This year’s Detroit show maintains a relatively low key atmosphere compared to the excesses of past shows, but there’s also a palpable sense that things are finally getting better.

Last year’s show reflected the dire position of the Big Three with Chrysler’s stand more in keeping with a used car lot. This year the stand is brighter and better — the lights are permanently on —  and GM’s display feels like a company that’s got part of its mojo back.

The GMC Granite concept looks like an interesting answer to the conundrum of putting tough truck-like styling on a small car.

Reflecting its more secure financial position, Ford’s display has an air of confidence and the thumping unveil of the Ford Focus in the Cobo Arena got the show off to a bright start.

But there’s still no mainstream Nissan stand — even if the Leaf EV stands out like a beacon amongst a bunch of electric car oddities.

Best news of all is that the US new car market is predicted to grow a little in 2010.

Estimates being talked about at the show are around 11.5 to 12 m units a year, that’s a welcome increase on the 10 m or so for 2009. It’s still a painful place for the US industry because it’s only a couple of years ago that the market reached a new high of 17m units.

There seems to be some confusion, though, about whether any of the Big Three will make a profit this year.
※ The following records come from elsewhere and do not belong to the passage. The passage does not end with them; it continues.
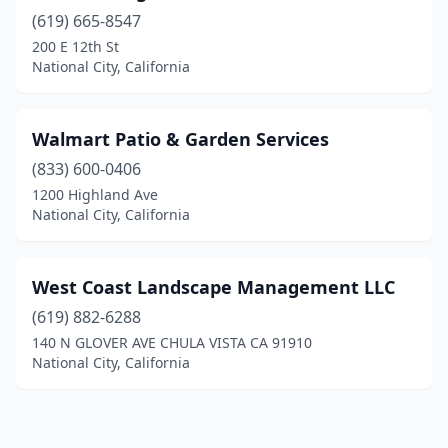
(619) 665-8547
200 E 12th St
National City, California
Walmart Patio & Garden Services
(833) 600-0406
1200 Highland Ave
National City, California
West Coast Landscape Management LLC
(619) 882-6288
140 N GLOVER AVE CHULA VISTA CA 91910
National City, California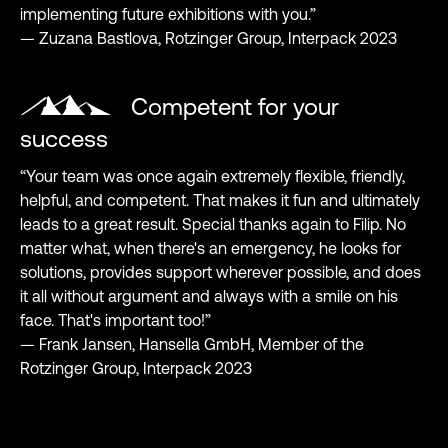
implementing future exhibitions with you.”
— Zuzana Bastlova, Rotzinger Group, Interpack 2023
Competent for your
success
“Your team was once again extremely flexible, friendly,
helpful, and competent. That makes it fun and ultimately
leads to a great result. Special thanks again to Filip. No
matter what, when there's an emergency, he looks for
solutions, provides support wherever possible, and does
it all without argument and always with a smile on his
face. That's important too!”
— Frank Jansen, Hansella GmbH, Member of the
Rotzinger Group, Interpack 2023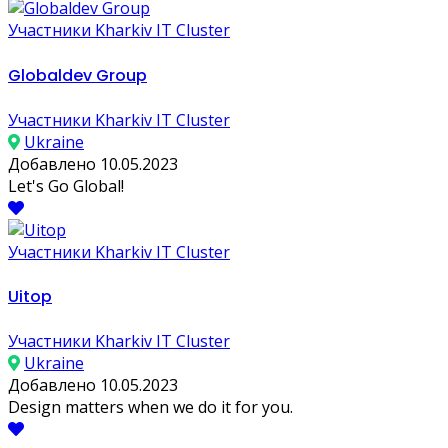
Участники Kharkiv IT Cluster
Globaldev Group
Участники Kharkiv IT Cluster
Ukraine
Добавлено 10.05.2023
Let's Go Global!
Участники Kharkiv IT Cluster
Uitop
Участники Kharkiv IT Cluster
Ukraine
Добавлено 10.05.2023
Design matters when we do it for you.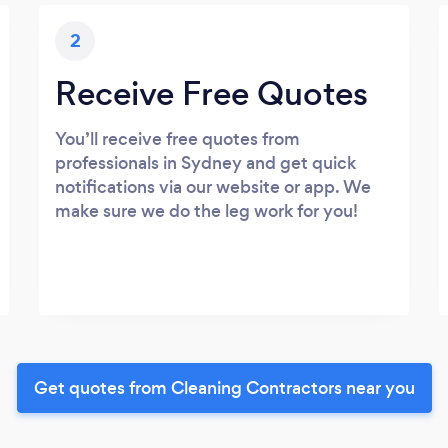
2
Receive Free Quotes
You’ll receive free quotes from
professionals in Sydney and get quick
notifications via our website or app. We
make sure we do the leg work for you!
Get quotes from Cleaning Contractors near you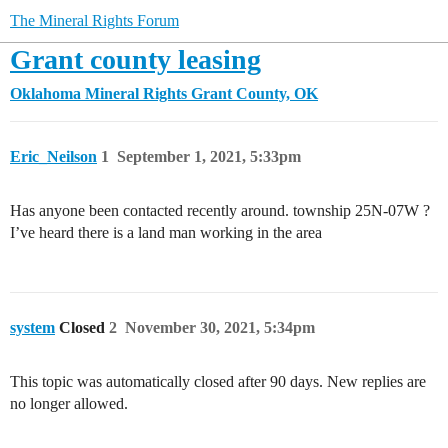
The Mineral Rights Forum
Grant county leasing
Oklahoma Mineral Rights
Grant County, OK
Eric_Neilson
1
September 1, 2021, 5:33pm
Has anyone been contacted recently around. township 25N-07W ?
I’ve heard there is a land man working in the area
system
Closed
2
November 30, 2021, 5:34pm
This topic was automatically closed after 90 days. New replies are
no longer allowed.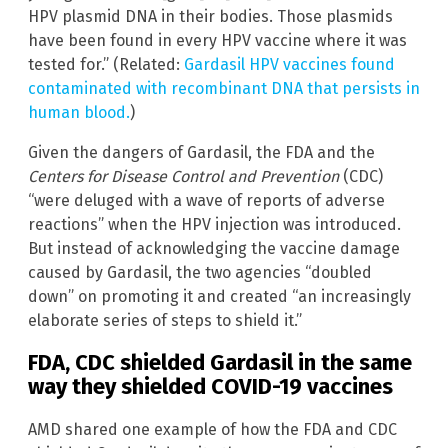
HPV plasmid DNA in their bodies. Those plasmids
have been found in every HPV vaccine where it was
tested for.” (Related:
Gardasil HPV vaccines found
contaminated with recombinant DNA that persists in
human blood.
)
Given the dangers of Gardasil, the FDA and the
Centers for Disease Control and Prevention
(CDC)
“were deluged with a wave of reports of adverse
reactions” when the HPV injection was introduced.
But instead of acknowledging the vaccine damage
caused by Gardasil, the two agencies “doubled
down” on promoting it and created “an increasingly
elaborate series of steps to shield it.”
FDA, CDC shielded Gardasil in the same
way they shielded COVID-19 vaccines
AMD shared one example of how the FDA and CDC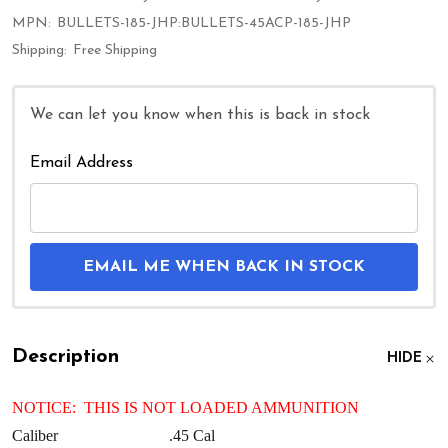
MPN:
BULLETS-185-JHP:BULLETS-45ACP-185-JHP
Shipping:
Free Shipping
We can let you know when this is back in stock
Email Address
EMAIL ME WHEN BACK IN STOCK
Description
HIDE
NOTICE: THIS IS NOT LOADED AMMUNITION
Caliber
.45 Cal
GM’s new boss-of-bosses Ed Whitacre was quoted as saying yes and then retracted.

While Bill Ford stubbornly — and probably sensibly — refused to give an answer to the question in a massive media scrum that descended on him at the end of the Ford press conference.

The omens are good though, with all three Ford regions — US, Europe and Asia-Pacific — profitable at the end of 2009. That announcement brought applause and whoops from the workers gathered at the Focus reveal.

But Bill wouldn’t be drawn on the likely financial result at the year’s end, although it seems highly likely that it will be.

Light at the end of the tunnel at last, at least for Ford and GM.